Work required.
Repeat what the lines below say, word for word, and skip every image.

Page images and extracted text
◆ ◆ ◆ ◆ ◆ ◆ ◆

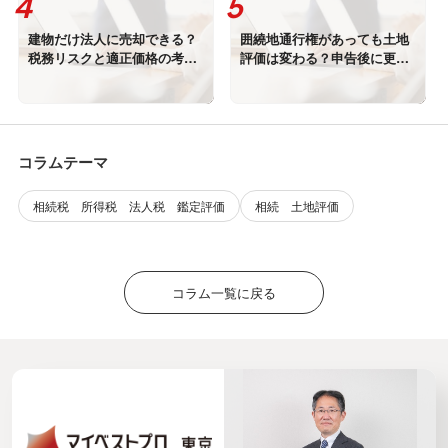
建物だけ法人に売却できる？
囲繞地通行権があっても土地
税務リスクと適正価格の考え
評価は変わる？申告後に更正
方【後編】
が認められた実例
コラムテーマ
相続税 所得税 法人税 鑑定評価
相続 土地評価
コラム一覧に戻る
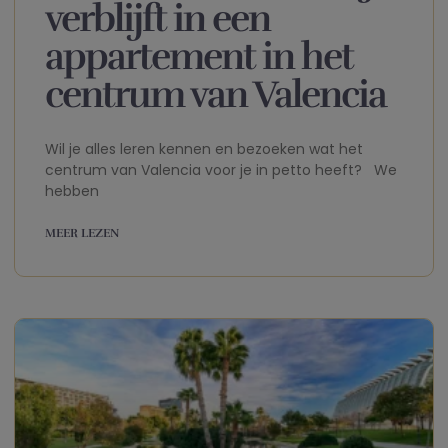
verblijft in een
appartement in het
centrum van Valencia
Wil je alles leren kennen en bezoeken wat het
centrum van Valencia voor je in petto heeft? We
hebben
MEER LEZEN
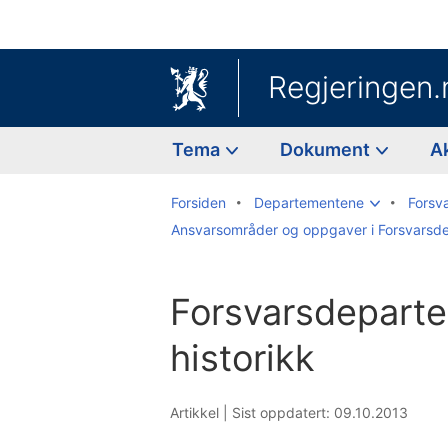
Regjeringen.
Tema
Dokument
A
Forsiden
Departementene
Forsv
Ansvarsområder og oppgaver i Forsvarsd
Forsvarsdepart
historikk
Artikkel |
Sist oppdatert: 09.10.2013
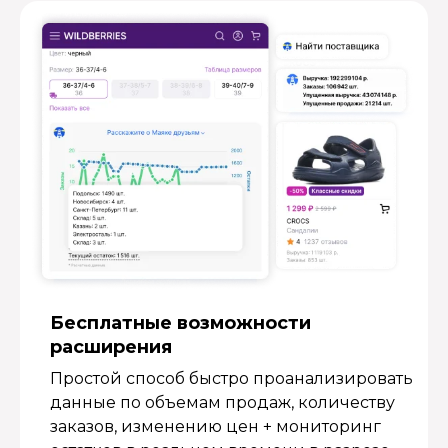
Бесплатные возмож­ности
расширения
Простой способ быстро проанализировать
данные по объемам продаж, количеству
заказов, изменению цен + мониторинг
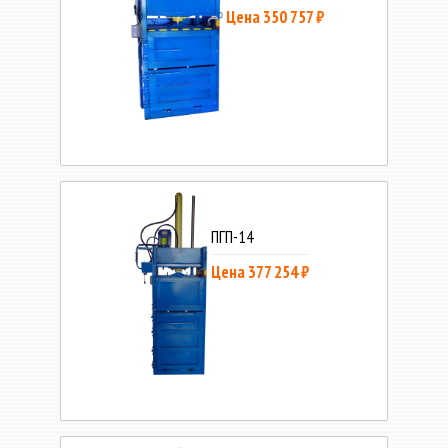
Цена 350 757 ₽
ПГП-14
Цена 377 254 ₽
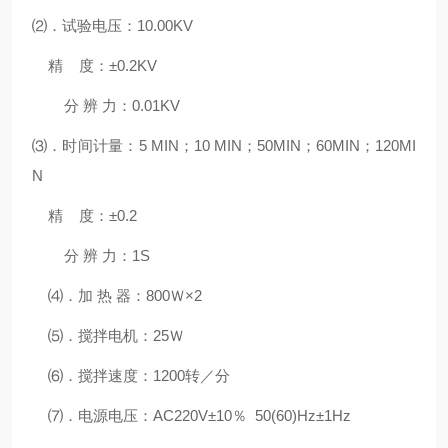
⑵．试验电压：10.00KV
精 度：±0.2KV
分 辨 力：0.01KV
⑶．时间计量：5 MIN；10 MIN；50MIN；60MIN；120MI
N
精 度：±0.2
分 辨 力：1S
⑷．加 热 器：800Ｗ×2
⑸．搅拌电机：25Ｗ
⑹．搅拌速度：1200转／分
⑺．电源电压：AC220V±10％ 50(60)Hz±1Hz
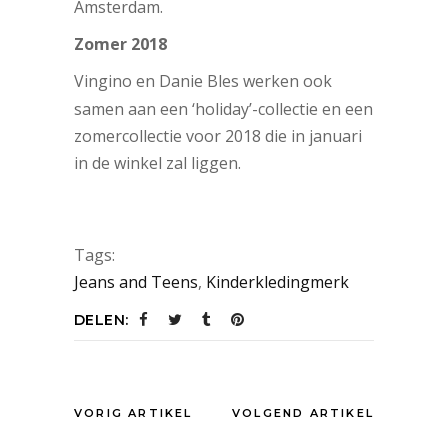
Amsterdam.
Zomer 2018
Vingino en Danie Bles werken ook
samen aan een ‘holiday’-collectie en een
zomercollectie voor 2018 die in januari
in de winkel zal liggen.
Tags:
Jeans and Teens
,
Kinderkledingmerk
DELEN:
VORIG ARTIKEL
VOLGEND ARTIKEL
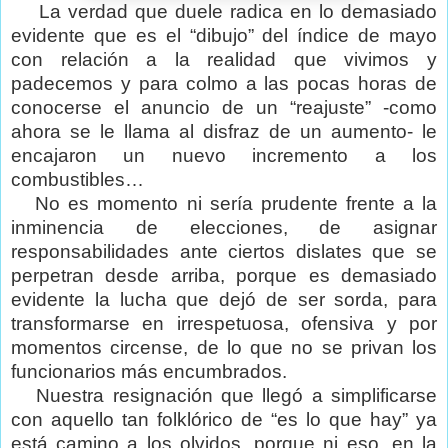
La verdad que duele radica en lo demasiado
evidente que es el “dibujo” del índice de mayo
con relación a la realidad que vivimos y
padecemos y para colmo a las pocas horas de
conocerse el anuncio de un “reajuste” -como
ahora se le llama al disfraz de un aumento- le
encajaron un nuevo incremento a los
combustibles…
No es momento ni sería prudente frente a la
inminencia de elecciones, de asignar
responsabilidades ante ciertos dislates que se
perpetran desde arriba, porque es demasiado
evidente la lucha que dejó de ser sorda, para
transformarse en irrespetuosa, ofensiva y por
momentos circense, de lo que no se privan los
funcionarios más encumbrados.
Nuestra resignación que llegó a simplificarse
con aquello tan folklórico de “es lo que hay” ya
está camino a los olvidos, porque ni eso, en la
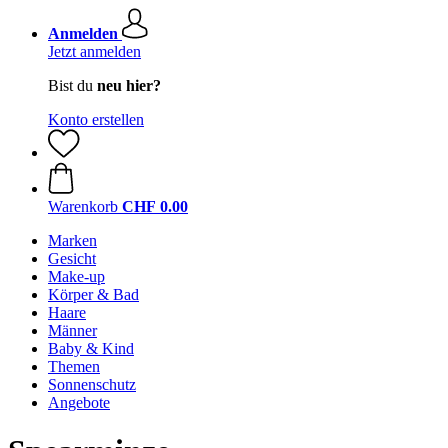
Anmelden
Jetzt anmelden
Bist du
neu hier?
Konto erstellen
Warenkorb
CHF 0.00
Marken
Gesicht
Make-up
Körper & Bad
Haare
Männer
Baby & Kind
Themen
Sonnenschutz
Angebote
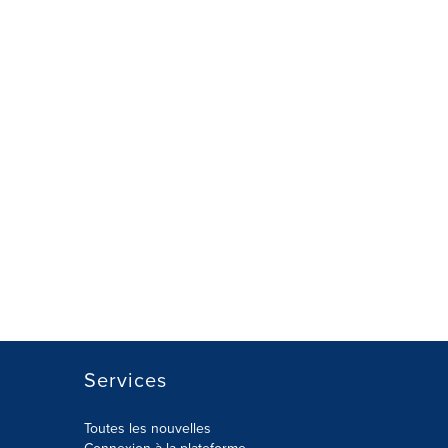
Services
Toutes les nouvelles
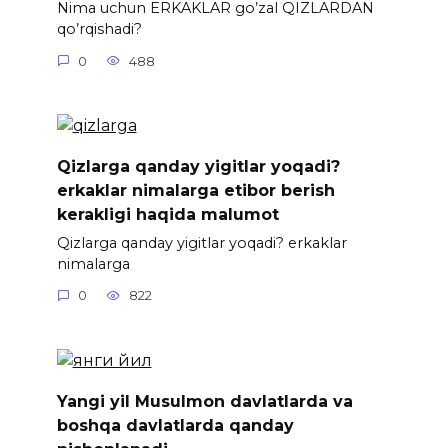
Nima uchun ERKAKLAR go’zal QIZLARDAN
qo’rqishadi?
0
488
Qizlarga qanday yigitlar yoqadi?
erkaklar nimalarga etibor berish
kerakligi haqida malumot
Qizlarga qanday yigitlar yoqadi? erkaklar
nimalarga
0
822
Yangi yil Musulmon davlatlarda va
boshqa davlatlarda qanday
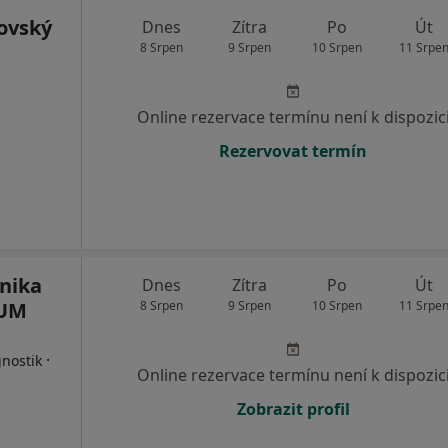
ovský
Dnes
Zítra
Po
Út
8 Srpen
9 Srpen
10 Srpen
11 Srpe
Online rezervace termínu není k dispozic
Rezervovat termín
inika
Dnes
Zítra
Po
Út
CUM
8 Srpen
9 Srpen
10 Srpen
11 Srpe
·
nostik
Online rezervace termínu není k dispozic
Zobrazit profil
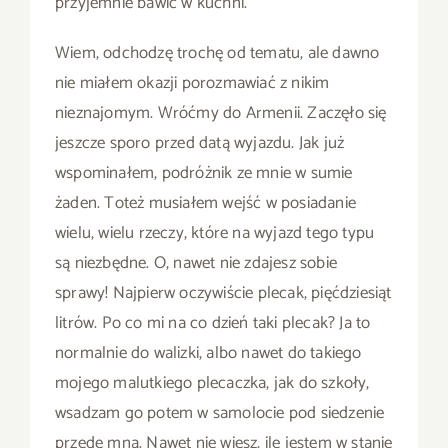
przyjemnie bawić w kuchni.
Wiem, odchodzę trochę od tematu, ale dawno
nie miałem okazji porozmawiać z nikim
nieznajomym. Wróćmy do Armenii. Zaczęło się
jeszcze sporo przed datą wyjazdu. Jak już
wspominałem, podróżnik ze mnie w sumie
żaden. Toteż musiałem wejść w posiadanie
wielu, wielu rzeczy, które na wyjazd tego typu
są niezbędne. O, nawet nie zdajesz sobie
sprawy! Najpierw oczywiście plecak, pięćdziesiąt
litrów. Po co mi na co dzień taki plecak? Ja to
normalnie do walizki, albo nawet do takiego
mojego malutkiego plecaczka, jak do szkoły,
wsadzam go potem w samolocie pod siedzenie
przede mną. Nawet nie wiesz, ile jestem w stanie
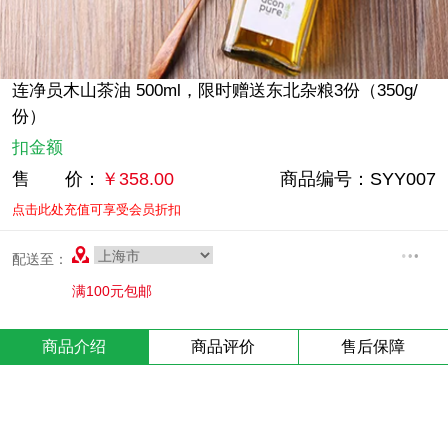
连净员木山茶油 500ml，限时赠送东北杂粮3份（350g/
份）
扣金额
售 价：
￥
358.00
商品编号：
SYY007
点击此处充值可享受会员折扣
配送至：
满100元包邮
商品介绍
商品评价
售后保障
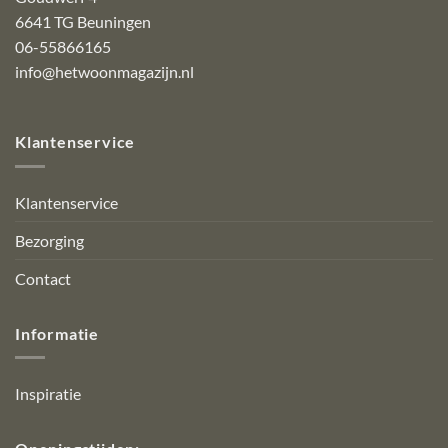
6641 TG Beuningen
06-55866165
info@hetwoonmagazijn.nl
Klantenservice
Klantenservice
Bezorging
Contact
Informatie
Inspiratie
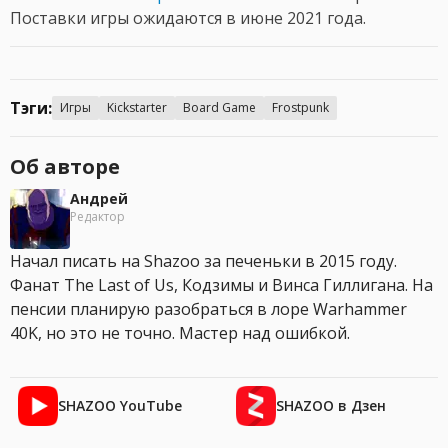
Поставки игры ожидаются в июне 2021 года.
Тэги:
Игры
Kickstarter
Board Game
Frostpunk
Об авторе
Андрей
Редактор
Начал писать на Shazoo за печеньки в 2015 году.
Фанат The Last of Us, Кодзимы и Винса Гиллигана. На
пенсии планирую разобраться в лоре Warhammer
40K, но это не точно. Мастер над ошибкой.
SHAZOO YouTube
SHAZOO в Дзен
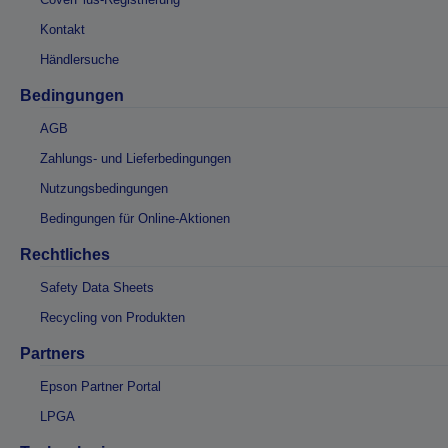
Kontakt
Händlersuche
Bedingungen
AGB
Zahlungs- und Lieferbedingungen
Nutzungsbedingungen
Bedingungen für Online-Aktionen
Rechtliches
Safety Data Sheets
Recycling von Produkten
Partners
Epson Partner Portal
LPGA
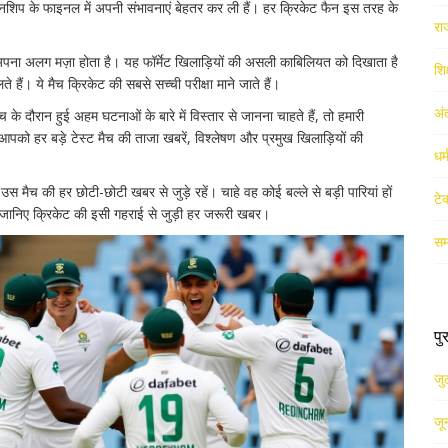
यनशिप के फाइनल में अपनी संभावनाएं बेहतर कर ली हैं। हर क्रिकेट फैन इस तरह के
रा
ा अपना अलग मज़ा होता है। यह फॉर्मेट खिलाड़ियों की असली काबिलियत को दिखाता है
शिक
हैं। ये मैच क्रिकेट की सबसे सच्ची परीक्षा माने जाते हैं।
अं
 दौरान हुई अहम घटनाओं के बारे में विस्तार से जानना चाहते हैं, तो हमारी
आपको हर बड़े टेस्ट मैच की ताजा खबरें, विश्लेषण और प्रमुख खिलाड़ियों की
धर
मैच की हर छोटी-छोटी खबर से जुड़े रहें। चाहे वह कोई बल्ले से बड़ी पारियां हों
टे
 जानिए क्रिकेट की इसी गहराई से जुड़ी हर जरूरी खबर।
सम
पु
जु
जू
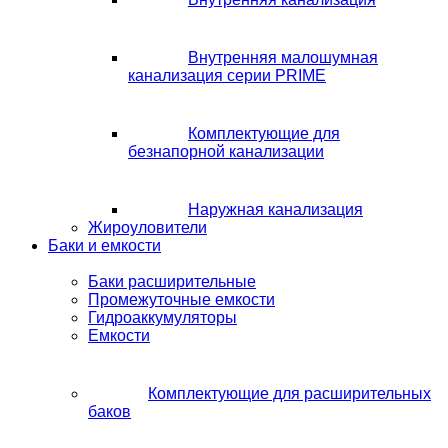
Внутренняя малошумная
канализация серии PRIME
Комплектующие для
безнапорной канализации
Наружная канализация
Жироуловители
Баки и емкости
Баки расширительные
Промежуточные емкости
Гидроаккумуляторы
Емкости
Комплектующие для расширительных
баков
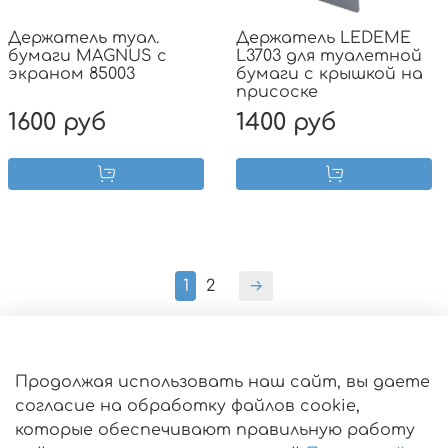
Держатель туал.
Держатель LEDEME
бумаги MAGNUS с
L3703 для туалетной
экраном 85003
бумаги с крышкой на
присоске
1600 руб
1400 руб
1
2
Оферта
Продолжая использовать наш сайт, вы даете
согласие на обработку файлов cookie,
Пользовательское соглашение
которые обеспечивают правильную работу
Политика конфиденциальности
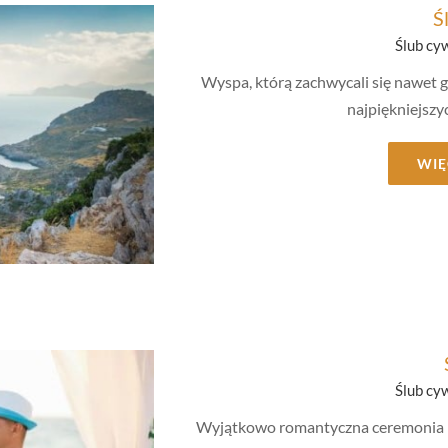
Ś
Ślub cy
Wyspa, którą zachwycali się nawet 
najpiękniejszy
WIĘ
ny
Ślub cy
Wyjątkowo romantyczna ceremonia na 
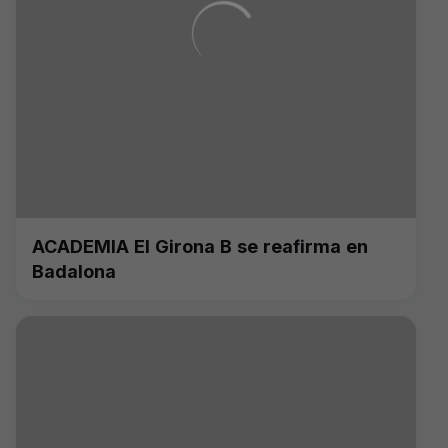
ACADEMIA El Girona B se reafirma en
Badalona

◆ ◆ ◆ ◆ ◆ ◆ ◆

Finished task.
建物だけ法人に売却できる？
囲繞地通行権があっても土地
税務リスクと適正価格の考え
評価は変わる？申告後に更正
方【後編】
が認められた実例
コラムテーマ
相続税 所得税 法人税 鑑定評価
相続 土地評価
コラム一覧に戻る
verblijft in een
appartement in het
centrum van Valencia
Wil je alles leren kennen en bezoeken wat het
centrum van Valencia voor je in petto heeft? We
hebben
MEER LEZEN
Regjeringen.
Tema
Dokument
A
Forsiden
Departementene
Forsv
Ansvarsområder og oppgaver i Forsvarsd
Forsvarsdepart
historikk
Artikkel |
Sist oppdatert: 09.10.2013
Бесплатные возмож­ности
расширения
Простой способ быстро проанализировать
данные по объемам продаж, количеству
заказов, изменению цен + мониторинг
Цена 350 757 ₽
ПГП-14
Цена 377 254 ₽
⑵．试验电压：10.00KV
精 度：±0.2KV
分 辨 力：0.01KV
⑶．时间计量：5 MIN；10 MIN；50MIN；60MIN；120MI
N
精 度：±0.2
分 辨 力：1S
⑷．加 热 器：800Ｗ×2
⑸．搅拌电机：25Ｗ
⑹．搅拌速度：1200转／分
⑺．电源电压：AC220V±10％ 50(60)Hz±1Hz
Amsterdam.
Zomer 2018
Vingino en Danie Bles werken ook
samen aan een ‘holiday’-collectie en een
zomercollectie voor 2018 die in januari
in de winkel zal liggen.
Tags:
Jeans and Teens
,
Kinderkledingmerk
DELEN:
VORIG ARTIKEL
VOLGEND ARTIKEL
La verdad que duele radica en lo demasiado
evidente que es el “dibujo” del índice de mayo
con relación a la realidad que vivimos y
padecemos y para colmo a las pocas horas de
conocerse el anuncio de un “reajuste” -como
ahora se le llama al disfraz de un aumento- le
encajaron un nuevo incremento a los
combustibles…
No es momento ni sería prudente frente a la
inminencia de elecciones, de asignar
responsabilidades ante ciertos dislates que se
perpetran desde arriba, porque es demasiado
evidente la lucha que dejó de ser sorda, para
transformarse en irrespetuosa, ofensiva y por
momentos circense, de lo que no se privan los
funcionarios más encumbrados.
Nuestra resignación que llegó a simplificarse
con aquello tan folklórico de “es lo que hay” ya
está camino a los olvidos, porque ni eso, en la
Anmelden
Jetzt anmelden
Bist du
neu hier?
Konto erstellen
Warenkorb
CHF 0.00
Marken
Gesicht
Make-up
Körper & Bad
Haare
Männer
Baby & Kind
Themen
Sonnenschutz
Angebote
Services
Toutes les nouvelles
Nima uchun ERKAKLAR go’zal QIZLARDAN
qo’rqishadi?
0
488
Qizlarga qanday yigitlar yoqadi?
erkaklar nimalarga etibor berish
kerakligi haqida malumot
Qizlarga qanday yigitlar yoqadi? erkaklar
nimalarga
0
822
Yangi yil Musulmon davlatlarda va
boshqa davlatlarda qanday
ovský
Dnes
Zítra
Po
Út
8 Srpen
9 Srpen
10 Srpen
11 Srpe
Online rezervace termínu není k dispozic
Rezervovat termín
inika
Dnes
Zítra
Po
Út
CUM
8 Srpen
9 Srpen
10 Srpen
11 Srpe
·
nostik
Online rezervace termínu není k dispozic
Zobrazit profil
przyjemnie bawić w kuchni.
Wiem, odchodzę trochę od tematu, ale dawno
nie miałem okazji porozmawiać z nikim
nieznajomym. Wróćmy do Armenii. Zaczęło się
jeszcze sporo przed datą wyjazdu. Jak już
wspominałem, podróżnik ze mnie w sumie
żaden. Toteż musiałem wejść w posiadanie
wielu, wielu rzeczy, które na wyjazd tego typu
są niezbędne. O, nawet nie zdajesz sobie
sprawy! Najpierw oczywiście plecak, pięćdziesiąt
litrów. Po co mi na co dzień taki plecak? Ja to
normalnie do walizki, albo nawet do takiego
mojego malutkiego plecaczka, jak do szkoły,
wsadzam go potem w samolocie pod siedzenie
przede mną. Nawet nie wiesz, ile jestem w stanie
连净员木山茶油 500ml，限时赠送东北杂粮3份（350g/
份）
扣金额
售 价：
￥
358.00
商品编号：
SYY007
点击此处充值可享受会员折扣
配送至：
满100元包邮
商品介绍
商品评价
售后保障
6641 TG Beuningen
06-55866165
info@hetwoonmagazijn.nl
Klantenservice
Klantenservice
Bezorging
Contact
Informatie
Inspiratie
Поставки игры ожидаются в июне 2021 года.
Тэги:
Игры
Kickstarter
Board Game
Frostpunk
Об авторе
Андрей
Редактор
Начал писать на Shazoo за печеньки в 2015 году.
Фанат The Last of Us, Кодзимы и Винса Гиллигана. На
пенсии планирую разобраться в лоре Warhammer
40K, но это не точно. Мастер над ошибкой.
SHAZOO YouTube
SHAZOO в Дзен
Kontakt
Händlersuche
Bedingungen
AGB
Zahlungs- und Lieferbedingungen
Nutzungsbedingungen
Bedingungen für Online-Aktionen
Rechtliches
Safety Data Sheets
Recycling von Produkten
Partners
Epson Partner Portal
LPGA
यनशिप के फाइनल में अपनी संभावनाएं बेहतर कर ली हैं। हर क्रिकेट फैन इस तरह के
रा
ा अपना अलग मज़ा होता है। यह फॉर्मेट खिलाड़ियों की असली काबिलियत को दिखाता है
शिक
हैं। ये मैच क्रिकेट की सबसे सच्ची परीक्षा माने जाते हैं।
अं
 दौरान हुई अहम घटनाओं के बारे में विस्तार से जानना चाहते हैं, तो हमारी
आपको हर बड़े टेस्ट मैच की ताजा खबरें, विश्लेषण और प्रमुख खिलाड़ियों की
धर
मैच की हर छोटी-छोटी खबर से जुड़े रहें। चाहे वह कोई बल्ले से बड़ी पारियां हों
टे
 जानिए क्रिकेट की इसी गहराई से जुड़ी हर जरूरी खबर।
सम
पु
जु
जू
Внутренняя малошумная
канализация серии PRIME
Комплектующие для
безнапорной канализации
Наружная канализация
Жироуловители
Баки и емкости
Баки расширительные
Промежуточные емкости
Гидроаккумуляторы
Емкости
Комплектующие для расширительных
баков
Держатель туал.
Держатель LEDEME
бумаги MAGNUS с
L3703 для туалетной
экраном 85003
бумаги с крышкой на
присоске
1600 руб
1400 руб
1
2
Оферта
Продолжая использовать наш сайт, вы даете
согласие на обработку файлов cookie,
Пользовательское соглашение
которые обеспечивают правильную работу
Политика конфиденциальности
Ś
Ślub cy
Wyspa, którą zachwycali się nawet 
najpiękniejszy
WIĘ
ny
Ślub cy
Wyjątkowo romantyczna ceremonia na 
ACADEMIA El Girona B se reafirma en
Badalona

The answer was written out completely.